=== EXTRACTED RECORDS ===

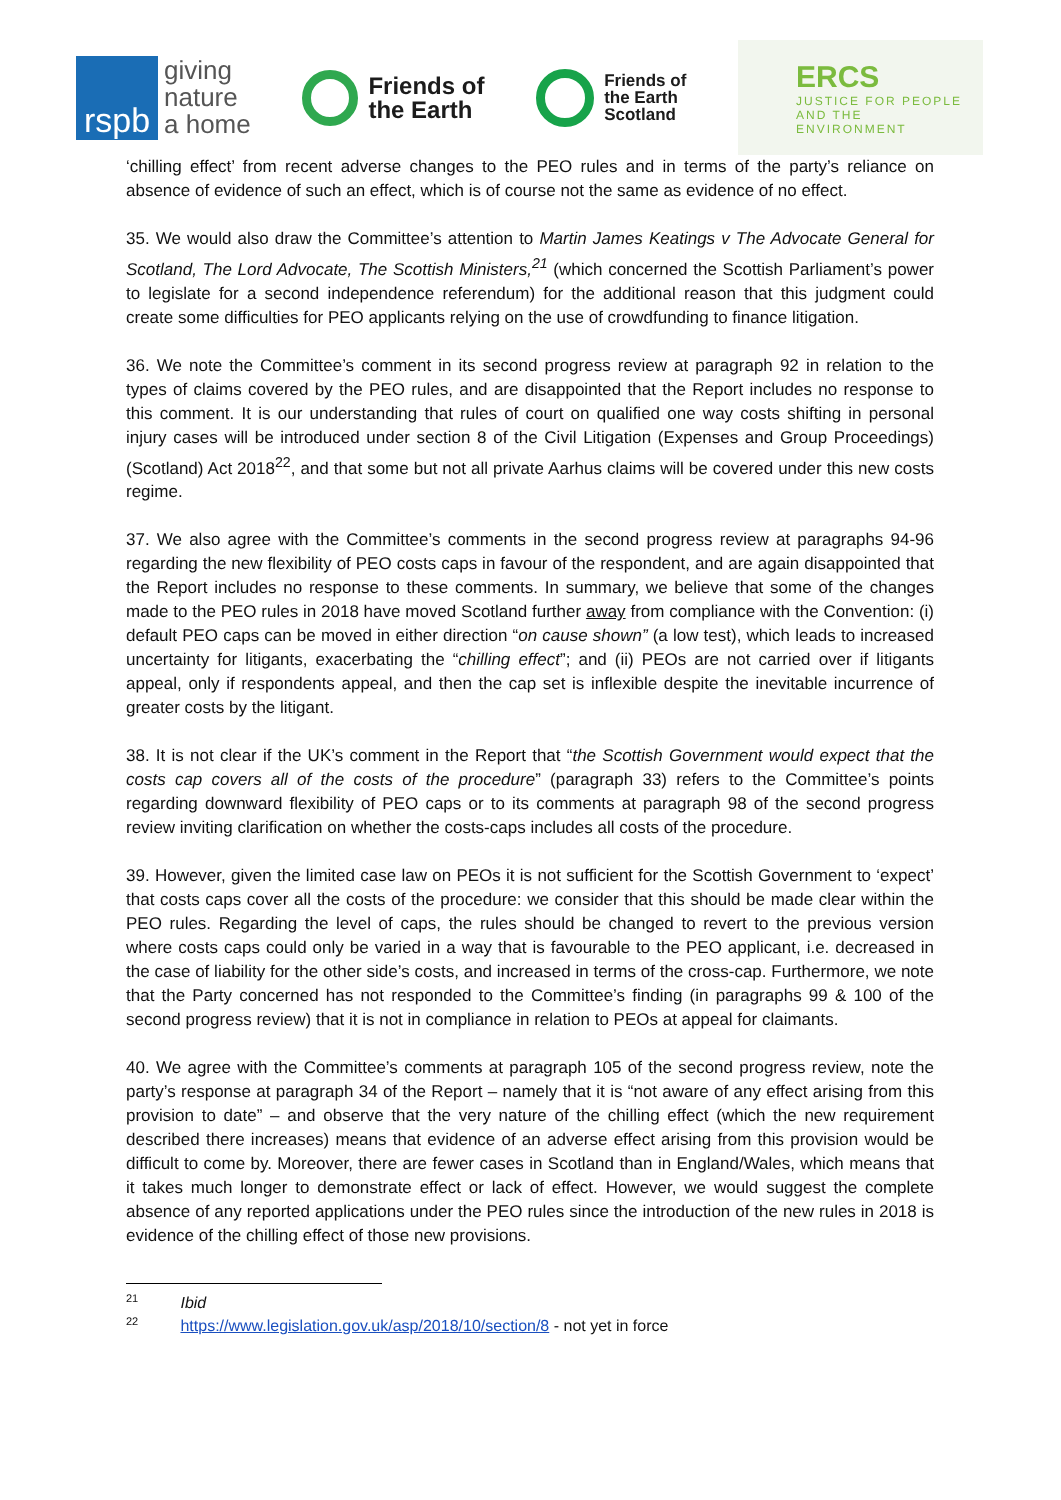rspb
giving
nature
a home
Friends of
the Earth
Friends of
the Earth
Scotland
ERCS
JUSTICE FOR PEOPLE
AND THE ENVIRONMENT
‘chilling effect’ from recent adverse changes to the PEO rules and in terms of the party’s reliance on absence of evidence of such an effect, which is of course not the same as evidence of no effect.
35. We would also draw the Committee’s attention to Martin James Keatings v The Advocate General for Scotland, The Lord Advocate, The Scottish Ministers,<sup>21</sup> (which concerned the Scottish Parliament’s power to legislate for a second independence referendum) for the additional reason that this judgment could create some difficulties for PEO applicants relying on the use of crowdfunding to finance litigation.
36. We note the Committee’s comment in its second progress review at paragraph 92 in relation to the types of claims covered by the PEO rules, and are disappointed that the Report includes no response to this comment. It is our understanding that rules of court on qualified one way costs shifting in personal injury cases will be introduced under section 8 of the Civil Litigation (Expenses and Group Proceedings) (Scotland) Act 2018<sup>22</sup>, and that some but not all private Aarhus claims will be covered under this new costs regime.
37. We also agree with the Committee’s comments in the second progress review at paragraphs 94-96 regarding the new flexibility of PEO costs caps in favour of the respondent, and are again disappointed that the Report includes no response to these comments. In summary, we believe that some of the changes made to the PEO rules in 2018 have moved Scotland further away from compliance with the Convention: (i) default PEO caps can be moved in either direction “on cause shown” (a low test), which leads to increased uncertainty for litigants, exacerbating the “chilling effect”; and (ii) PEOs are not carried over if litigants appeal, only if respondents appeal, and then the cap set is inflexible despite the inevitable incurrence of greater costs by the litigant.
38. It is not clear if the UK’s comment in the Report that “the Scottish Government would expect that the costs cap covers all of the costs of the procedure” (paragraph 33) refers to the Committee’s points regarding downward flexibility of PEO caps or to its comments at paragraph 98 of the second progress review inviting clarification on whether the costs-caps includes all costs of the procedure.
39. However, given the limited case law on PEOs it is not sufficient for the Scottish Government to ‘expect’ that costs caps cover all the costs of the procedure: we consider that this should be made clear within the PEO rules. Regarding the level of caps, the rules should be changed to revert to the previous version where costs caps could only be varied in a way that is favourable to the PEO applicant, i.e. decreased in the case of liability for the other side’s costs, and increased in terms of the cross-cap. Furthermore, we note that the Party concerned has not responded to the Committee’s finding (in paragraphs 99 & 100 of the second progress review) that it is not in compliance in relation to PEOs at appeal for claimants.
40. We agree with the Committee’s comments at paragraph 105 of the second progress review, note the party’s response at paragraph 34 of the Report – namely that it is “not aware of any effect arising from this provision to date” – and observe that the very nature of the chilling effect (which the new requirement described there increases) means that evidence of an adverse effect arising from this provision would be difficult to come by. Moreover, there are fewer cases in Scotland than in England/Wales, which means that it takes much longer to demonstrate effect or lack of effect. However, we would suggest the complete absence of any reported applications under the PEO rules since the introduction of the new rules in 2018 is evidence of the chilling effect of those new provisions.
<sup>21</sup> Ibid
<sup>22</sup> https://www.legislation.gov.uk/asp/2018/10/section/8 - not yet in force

===
=== EXTRACTED RECORDS ===

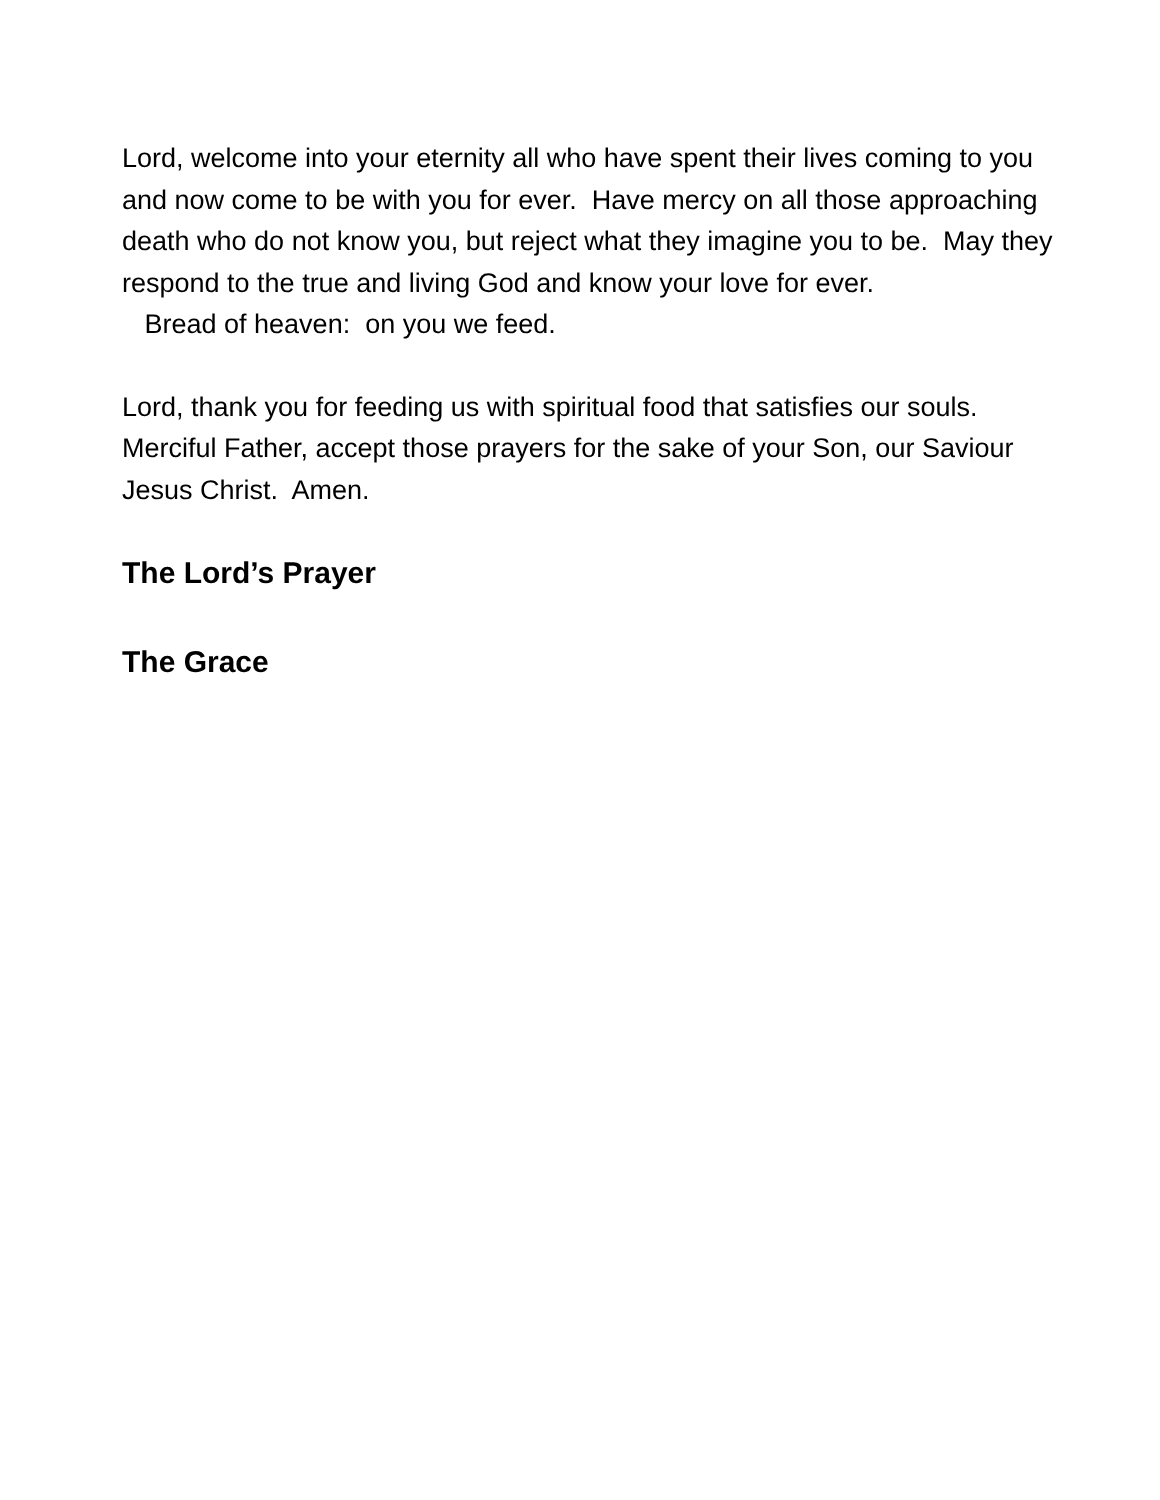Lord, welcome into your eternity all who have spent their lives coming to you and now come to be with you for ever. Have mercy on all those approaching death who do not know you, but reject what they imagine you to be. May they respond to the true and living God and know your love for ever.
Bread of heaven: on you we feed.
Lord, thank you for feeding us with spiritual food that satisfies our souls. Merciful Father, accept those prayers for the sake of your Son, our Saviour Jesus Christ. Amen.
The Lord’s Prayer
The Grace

===
=== EXTRACTED RECORDS ===

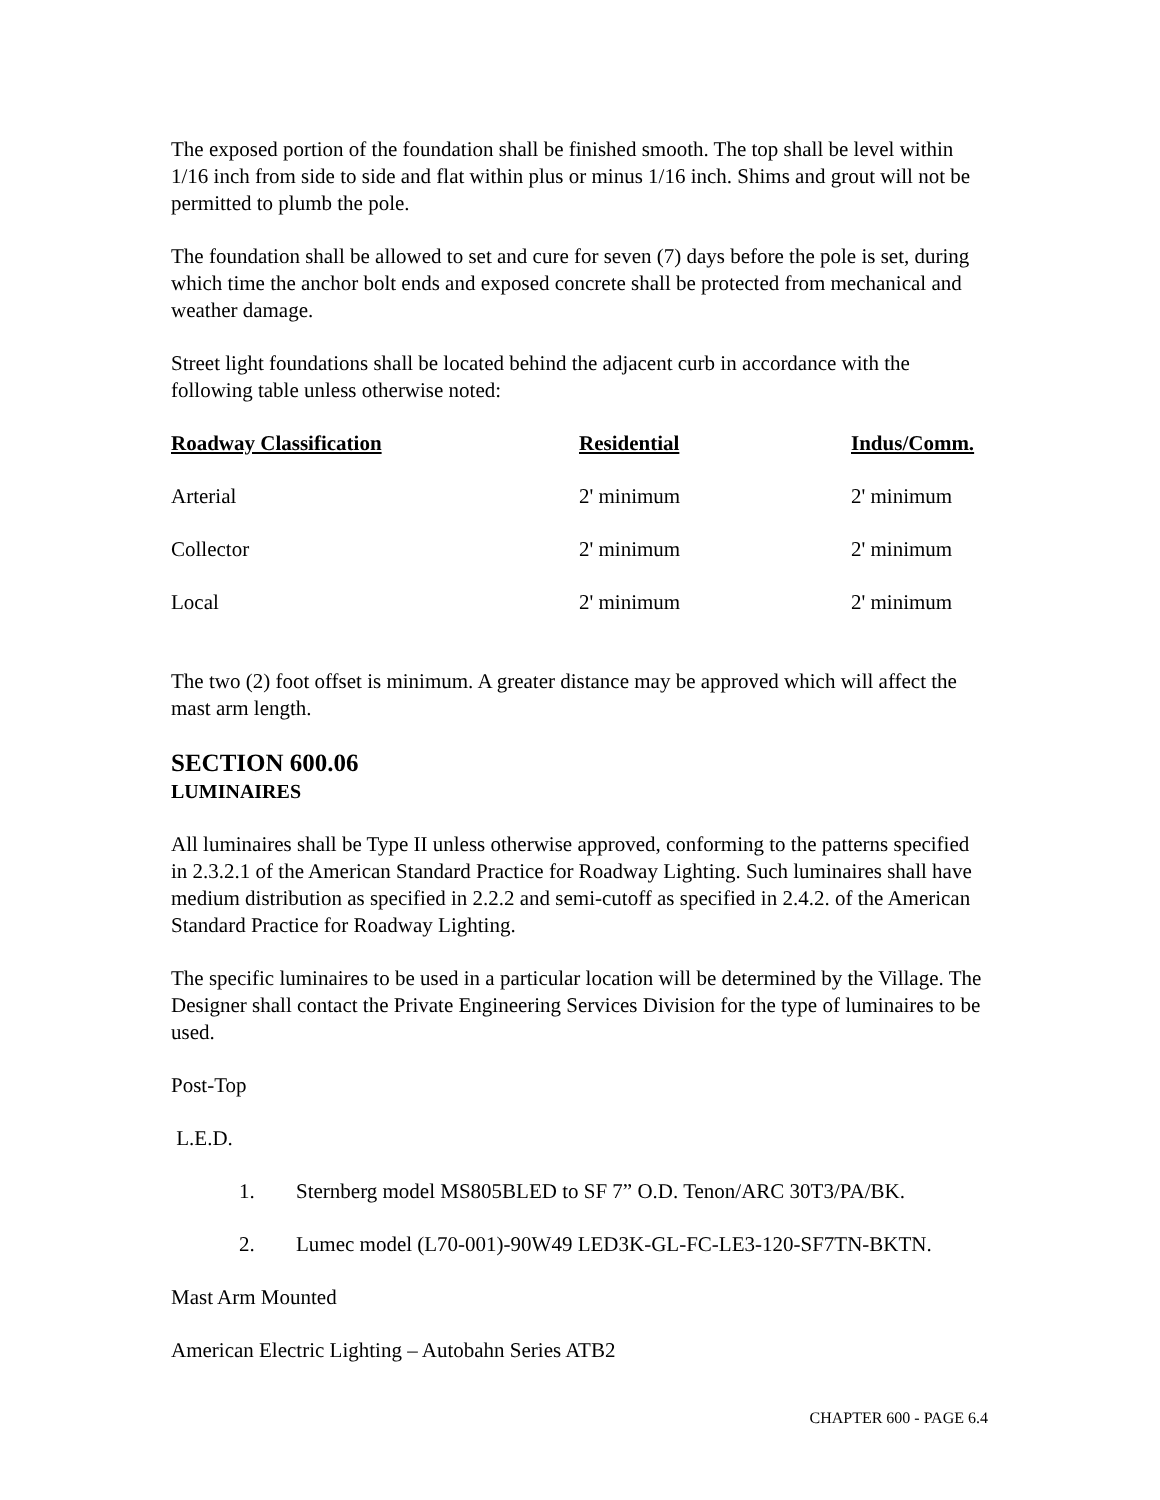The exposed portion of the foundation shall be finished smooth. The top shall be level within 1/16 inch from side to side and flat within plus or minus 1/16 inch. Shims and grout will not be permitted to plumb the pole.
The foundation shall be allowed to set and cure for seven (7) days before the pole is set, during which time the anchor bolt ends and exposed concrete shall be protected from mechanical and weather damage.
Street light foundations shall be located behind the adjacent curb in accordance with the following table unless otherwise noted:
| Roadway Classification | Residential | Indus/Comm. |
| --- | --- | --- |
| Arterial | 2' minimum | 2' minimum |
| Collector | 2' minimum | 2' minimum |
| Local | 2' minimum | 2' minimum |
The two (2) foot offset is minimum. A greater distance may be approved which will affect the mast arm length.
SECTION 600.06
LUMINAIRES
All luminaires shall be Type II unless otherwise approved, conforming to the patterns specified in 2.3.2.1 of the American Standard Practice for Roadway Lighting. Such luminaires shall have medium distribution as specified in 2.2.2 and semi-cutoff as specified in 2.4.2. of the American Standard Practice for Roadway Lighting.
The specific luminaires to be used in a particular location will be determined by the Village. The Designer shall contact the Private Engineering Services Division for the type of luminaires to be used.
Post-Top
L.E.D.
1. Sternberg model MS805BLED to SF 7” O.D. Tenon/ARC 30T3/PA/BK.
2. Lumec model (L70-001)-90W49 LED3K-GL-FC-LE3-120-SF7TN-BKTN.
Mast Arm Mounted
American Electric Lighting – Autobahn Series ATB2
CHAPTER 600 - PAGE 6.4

===

#### [ABOUT THIS TASK]
In the listing above, transcribe exactly everything from the line containing "35. We would" down to the line containing "37. We also", including both and nothing more.

#### [SOLUTION FOR THIS TASK]
35. We would also draw the Committee’s attention to Martin James Keatings v The Advocate General for Scotland, The Lord Advocate, The Scottish Ministers,<sup>21</sup> (which concerned the Scottish Parliament’s power to legislate for a second independence referendum) for the additional reason that this judgment could create some difficulties for PEO applicants relying on the use of crowdfunding to finance litigation.
36. We note the Committee’s comment in its second progress review at paragraph 92 in relation to the types of claims covered by the PEO rules, and are disappointed that the Report includes no response to this comment. It is our understanding that rules of court on qualified one way costs shifting in personal injury cases will be introduced under section 8 of the Civil Litigation (Expenses and Group Proceedings) (Scotland) Act 2018<sup>22</sup>, and that some but not all private Aarhus claims will be covered under this new costs regime.
37. We also agree with the Committee’s comments in the second progress review at paragraphs 94-96 regarding the new flexibility of PEO costs caps in favour of the respondent, and are again disappointed that the Report includes no response to these comments. In summary, we believe that some of the changes made to the PEO rules in 2018 have moved Scotland further away from compliance with the Convention: (i) default PEO caps can be moved in either direction “on cause shown” (a low test), which leads to increased uncertainty for litigants, exacerbating the “chilling effect”; and (ii) PEOs are not carried over if litigants appeal, only if respondents appeal, and then the cap set is inflexible despite the inevitable incurrence of greater costs by the litigant.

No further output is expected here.